TermWhat it does in this debate
Symbolic formA basic way human beings create meaning—like language, myth, science, or art; each is a complete system that shapes how we experience the world
Expressive functionThe most basic kind of meaning-making, where things feel emotionally charged without us thinking about them; the foundation of myth
Representative functionThe kind of meaning-making that gives us stable objects and ordinary language; it separates appearance from reality
Significative functionThe most abstract kind of meaning-making, found in mathematics and formal logic; it creates pure systems of relations
Genetic conception of knowledgeThe idea that knowledge grows and develops over time, with earlier stages being absorbed and transformed into later ones
Mythical consciousnessA way of experiencing the world where symbols and what they stand for haven’t been separated; everything is charged with emotion and meaning

Key People

  • Ernst Cassirer (1874–1945) — A German-Jewish philosopher who fled the Nazis and spent his last years in the US. He argued that human beings are fundamentally “symbolic animals,” and that culture is the result of our endless creativity in making meanings.
  • Hermann Cohen (1842–1918) — Cassirer’s teacher, the first Jewish professor in Germany. He started the “Marburg School” of philosophy, which focused on science and mathematics as the key to understanding human knowledge.
  • Martin Heidegger (1889–1976) — A rival philosopher who debated Cassirer in 1929. Heidegger argued that human beings are fundamentally finite and cannot reach universal truths; Cassirer disagreed.
  • G. W. F. Hegel (1770–1831) — A German philosopher who thought history was the unfolding of a single, divine Reason.
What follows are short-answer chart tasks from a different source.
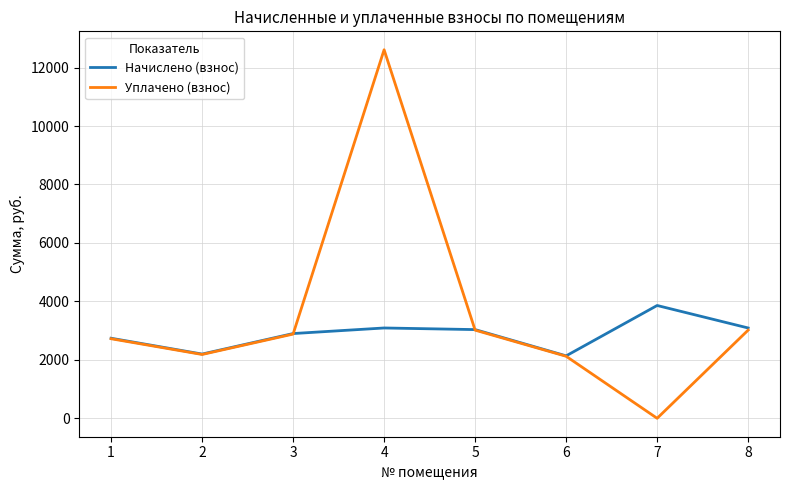

At which category does the chart reach its peak across all series?

4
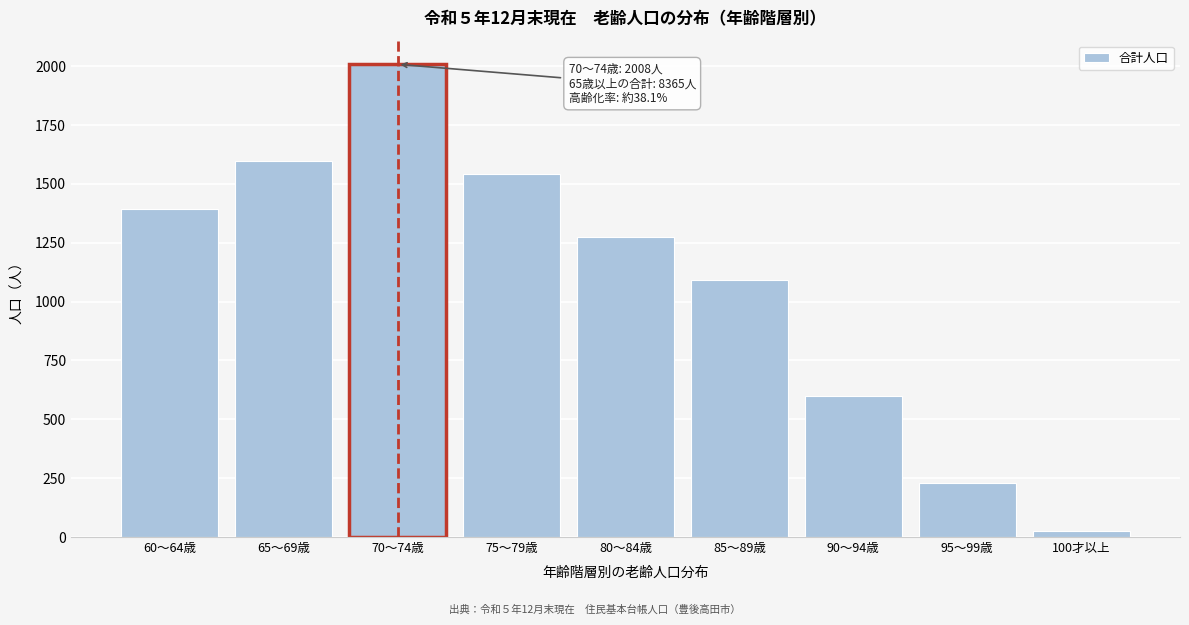

Reading right to left, what are all the values shown in this chart?

25	228	598	1092	1273	1543	2008	1598	1394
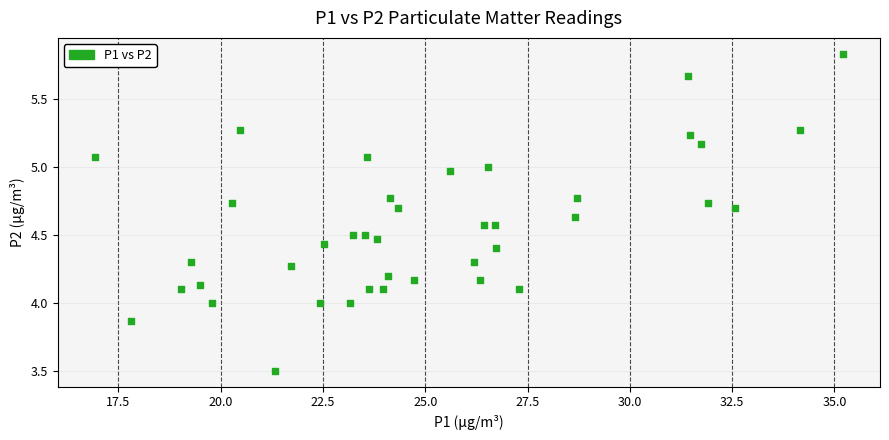

What is the range of X values (max minus min)?

18.3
Cassirer admired him but thought there was no final endpoint to this process.

Things to Think About

  1. Cassirer says that the “expressive” layer of meaning (where symbols are emotionally charged) never goes away—it’s always underneath our rational thinking. Can you think of a time when you reacted to a symbol emotionally, even though you knew rationally that it “wasn’t real”? What does that tell you about yourself?

  2. If human beings are “symbolic animals,” and if the symbols we use shape what we can think, then what happens when we encounter someone whose symbols are very different from ours? Are they living in a different reality? Can we ever really understand each other?

  3. Cassirer thought that the Nazis succeeded by bypassing people’s rational capacities and talking directly to the “mythical” layer of consciousness. Do you see this happening anywhere today—in politics, advertising, social media? What would Cassirer say we should do about it?

  4. If knowledge is always growing and changing, and if there’s no final “right answer,” then how do we know if we’re making progress? What would count as getting better vs. just changing?

Where This Shows Up

  • Your phone and computer — Every app, every interface, every game is a system of symbols designed to shape how you think and feel. Cassirer would say: pay attention to what world these symbols are building for you.
  • Social media arguments — People fight over symbols (flags, memes, hashtags) as if they were literally fighting over the things themselves. That’s the “mythical” layer Cassirer warned about.
  • Mathematics and science class — Next time you’re learning a formula, ask yourself: where did this come from? Was it discovered or invented? Cassirer would say: it’s not that simple—it’s both, because symbols grow and transform over time.
  • Art and music — Paintings, songs, and stories are symbolic forms that don’t try to be “true” in the scientific sense, but still shape how we feel and understand the world. Cassirer thought this was just as important as science.